When serializing back the dom, are you using this lib or the domdocument::save xml method?

dac514 commented 6 years ago

I am using this lib:

$mm = new \Masterminds\HTML5();
$d2 = $mm->loadHTML( $body );
echo $d2->saveXML();

Entities in this text are *already decoded, rawText, .... these methods and comments lead me to believe that if you pass then the result should be , not H&eacute;

My question, worded another way, is what is rawText? The code for rawText calls text and text creates the node using createTextNode which will transform entities.

If this is the case then my proposed fix is no good.

dac514 commented 6 years ago

I am using this lib:

Ok, duh. No I am not. My mistake. When changing to:

$mm = new \Masterminds\HTML5();
$d2 = $mm->loadHTML( $body );
$mm->saveHTML( $d2 );

I get:

<!DOCTYPE html>
<html xml:lang="en"><head>
<title>Test</title>
</head>
<body>
<p>1</p>
<script>
//<![CDATA[
for ( var i = 0; i < 10; i++ ) {8
    console.log(i);
}
//]]>
</script>
<p>2</p>
</body>
</html>

Maybe this is #nobug? Thank you for your patience.

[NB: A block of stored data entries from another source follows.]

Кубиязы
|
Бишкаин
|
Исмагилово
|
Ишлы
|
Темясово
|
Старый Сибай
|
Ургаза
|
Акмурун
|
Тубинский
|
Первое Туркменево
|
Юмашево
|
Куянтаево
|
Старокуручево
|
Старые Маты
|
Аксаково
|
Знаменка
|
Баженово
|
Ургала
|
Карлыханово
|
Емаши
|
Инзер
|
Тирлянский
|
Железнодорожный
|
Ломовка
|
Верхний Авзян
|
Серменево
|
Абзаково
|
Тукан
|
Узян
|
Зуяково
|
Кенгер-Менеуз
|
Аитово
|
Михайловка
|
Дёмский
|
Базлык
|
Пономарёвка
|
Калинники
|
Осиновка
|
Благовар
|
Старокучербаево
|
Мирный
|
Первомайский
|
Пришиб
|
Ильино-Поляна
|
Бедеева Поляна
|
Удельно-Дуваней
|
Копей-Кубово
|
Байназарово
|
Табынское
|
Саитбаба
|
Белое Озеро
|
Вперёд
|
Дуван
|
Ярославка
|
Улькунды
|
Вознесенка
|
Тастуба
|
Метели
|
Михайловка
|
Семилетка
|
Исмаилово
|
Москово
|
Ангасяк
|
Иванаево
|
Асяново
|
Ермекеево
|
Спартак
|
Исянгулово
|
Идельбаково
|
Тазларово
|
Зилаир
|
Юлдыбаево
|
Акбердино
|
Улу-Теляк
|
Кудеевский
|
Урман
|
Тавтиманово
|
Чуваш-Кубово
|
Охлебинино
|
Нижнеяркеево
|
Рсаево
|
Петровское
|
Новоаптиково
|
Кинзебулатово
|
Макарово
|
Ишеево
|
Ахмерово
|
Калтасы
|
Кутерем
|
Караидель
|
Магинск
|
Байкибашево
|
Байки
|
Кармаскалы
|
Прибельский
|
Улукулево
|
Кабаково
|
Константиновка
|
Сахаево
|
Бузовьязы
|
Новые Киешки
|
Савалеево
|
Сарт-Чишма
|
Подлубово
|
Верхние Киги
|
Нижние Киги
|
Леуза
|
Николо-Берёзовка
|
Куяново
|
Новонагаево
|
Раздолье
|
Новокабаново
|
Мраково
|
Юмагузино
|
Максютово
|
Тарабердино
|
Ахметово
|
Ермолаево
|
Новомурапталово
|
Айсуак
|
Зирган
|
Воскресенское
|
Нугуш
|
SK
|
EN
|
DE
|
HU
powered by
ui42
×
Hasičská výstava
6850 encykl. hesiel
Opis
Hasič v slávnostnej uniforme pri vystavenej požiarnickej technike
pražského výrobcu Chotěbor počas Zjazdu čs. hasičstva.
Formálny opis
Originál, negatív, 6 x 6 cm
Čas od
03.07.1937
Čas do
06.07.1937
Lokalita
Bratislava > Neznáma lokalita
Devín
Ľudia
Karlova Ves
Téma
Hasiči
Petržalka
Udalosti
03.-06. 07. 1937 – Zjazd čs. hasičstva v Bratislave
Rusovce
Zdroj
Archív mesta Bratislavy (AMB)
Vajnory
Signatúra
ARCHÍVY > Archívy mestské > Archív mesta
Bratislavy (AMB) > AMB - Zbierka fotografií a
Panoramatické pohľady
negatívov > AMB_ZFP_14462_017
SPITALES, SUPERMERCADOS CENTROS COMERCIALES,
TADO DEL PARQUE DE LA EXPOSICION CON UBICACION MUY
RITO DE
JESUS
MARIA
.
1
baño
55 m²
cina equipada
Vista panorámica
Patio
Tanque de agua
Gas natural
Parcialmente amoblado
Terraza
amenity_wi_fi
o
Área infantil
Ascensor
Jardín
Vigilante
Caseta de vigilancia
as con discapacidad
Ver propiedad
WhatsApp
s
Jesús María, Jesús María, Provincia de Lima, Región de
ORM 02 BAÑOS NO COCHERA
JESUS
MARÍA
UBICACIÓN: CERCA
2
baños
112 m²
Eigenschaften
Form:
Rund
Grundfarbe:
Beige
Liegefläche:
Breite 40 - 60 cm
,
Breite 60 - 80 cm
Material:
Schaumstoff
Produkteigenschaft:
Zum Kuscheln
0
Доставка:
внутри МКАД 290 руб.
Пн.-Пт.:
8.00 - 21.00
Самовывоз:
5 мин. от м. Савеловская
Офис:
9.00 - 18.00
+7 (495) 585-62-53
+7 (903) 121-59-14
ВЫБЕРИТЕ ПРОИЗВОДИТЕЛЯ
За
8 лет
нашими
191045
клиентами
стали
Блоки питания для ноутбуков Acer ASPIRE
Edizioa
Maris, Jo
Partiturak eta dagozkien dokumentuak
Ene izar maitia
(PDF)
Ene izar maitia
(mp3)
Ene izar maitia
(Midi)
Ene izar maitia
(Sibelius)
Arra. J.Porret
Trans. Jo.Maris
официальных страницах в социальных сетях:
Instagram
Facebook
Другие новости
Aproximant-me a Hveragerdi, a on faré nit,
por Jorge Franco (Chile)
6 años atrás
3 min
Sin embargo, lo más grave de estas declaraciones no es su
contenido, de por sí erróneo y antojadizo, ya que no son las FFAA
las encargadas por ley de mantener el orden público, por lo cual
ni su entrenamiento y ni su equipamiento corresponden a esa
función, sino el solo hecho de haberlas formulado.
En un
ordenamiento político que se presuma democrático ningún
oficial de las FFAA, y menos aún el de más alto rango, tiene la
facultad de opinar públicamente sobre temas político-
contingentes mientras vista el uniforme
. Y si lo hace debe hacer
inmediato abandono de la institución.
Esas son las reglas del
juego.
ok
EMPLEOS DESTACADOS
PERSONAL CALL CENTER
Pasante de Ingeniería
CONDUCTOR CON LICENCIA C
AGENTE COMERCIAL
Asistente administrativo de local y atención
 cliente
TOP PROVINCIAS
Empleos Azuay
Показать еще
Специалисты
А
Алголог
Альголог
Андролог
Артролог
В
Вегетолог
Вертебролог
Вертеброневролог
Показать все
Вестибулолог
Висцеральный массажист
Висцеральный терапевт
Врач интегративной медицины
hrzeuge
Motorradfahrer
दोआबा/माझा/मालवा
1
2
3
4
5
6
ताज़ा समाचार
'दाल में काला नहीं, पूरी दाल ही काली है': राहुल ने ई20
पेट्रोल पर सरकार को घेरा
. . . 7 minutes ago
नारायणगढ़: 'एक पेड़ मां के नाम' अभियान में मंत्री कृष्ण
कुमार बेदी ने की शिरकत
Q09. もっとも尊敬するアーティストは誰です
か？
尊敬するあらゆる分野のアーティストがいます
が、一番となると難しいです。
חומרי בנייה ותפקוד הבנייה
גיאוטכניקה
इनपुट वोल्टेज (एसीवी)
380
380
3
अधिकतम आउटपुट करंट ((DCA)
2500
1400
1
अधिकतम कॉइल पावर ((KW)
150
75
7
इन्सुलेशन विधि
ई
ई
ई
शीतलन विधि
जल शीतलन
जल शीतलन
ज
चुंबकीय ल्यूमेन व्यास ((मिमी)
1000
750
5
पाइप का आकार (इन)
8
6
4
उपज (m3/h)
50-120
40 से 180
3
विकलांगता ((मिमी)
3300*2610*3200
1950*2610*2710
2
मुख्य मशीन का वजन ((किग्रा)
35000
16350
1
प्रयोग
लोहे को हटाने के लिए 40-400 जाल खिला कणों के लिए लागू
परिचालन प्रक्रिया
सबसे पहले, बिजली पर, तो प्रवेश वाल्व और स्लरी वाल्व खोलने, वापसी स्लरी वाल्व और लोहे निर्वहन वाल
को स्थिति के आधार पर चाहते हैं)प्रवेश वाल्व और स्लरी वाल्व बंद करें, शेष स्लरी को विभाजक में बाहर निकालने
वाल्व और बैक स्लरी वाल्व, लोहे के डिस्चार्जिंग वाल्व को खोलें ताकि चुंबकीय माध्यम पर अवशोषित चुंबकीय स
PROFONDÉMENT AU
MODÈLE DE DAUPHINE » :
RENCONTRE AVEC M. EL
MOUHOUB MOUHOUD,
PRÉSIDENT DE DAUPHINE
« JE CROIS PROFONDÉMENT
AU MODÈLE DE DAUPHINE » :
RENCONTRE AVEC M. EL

goetas commented 6 years ago

Doing

$html = '
<!DOCTYPE html>
<html>
    <head>
        <script>ababc</script>
        <script>ab < abc</script>
        <script>
        // <![CDATA[
            foo <
        // ]]>
        bar
        </script>
    </head>
</html>';

$html5 = new HTML5();
$doc = $html5->loadHTML($html);
var_dump($html5->saveHTML($doc));

I get:

<!DOCTYPE html>
<html>
    <head>
        <script>ababc</script>
        <script>ab < abc</script>
        <script>
        // <![CDATA[
            foo <
        // ]]>
        bar
        </script>
    </head>
</html>
dac514 commented 6 years ago

Back from vacation so excuse the all over the place tangent.

Elsewhere in our code, we have often used $mm->saveHTML( $d2 ) where $mm equals \Masterminds\HTML5

For this specific bug we need to save back as valid XML. We expect similar results to \Masterminds\HTML5\Tests\Parser\DOMTreeBuilderTest::testMoveNonInlineElements

I just tried the proposed fix and, for this specific bug, and it doesn' work for us because <br/> get turned into <br> which breaks our XSLT.

The issue remains. We need

<script>
//<![CDATA[
for ( var i = 0; i < 10; i++ ) {
    console.log(i);
}
//]]>
</script>

Preserved in XML saves like \DOMDocument does it.

goetas commented 6 years ago

$html5->saveHTML is there exactly because the DOM version did not work as expected in many other cases... Re opening as "feature request"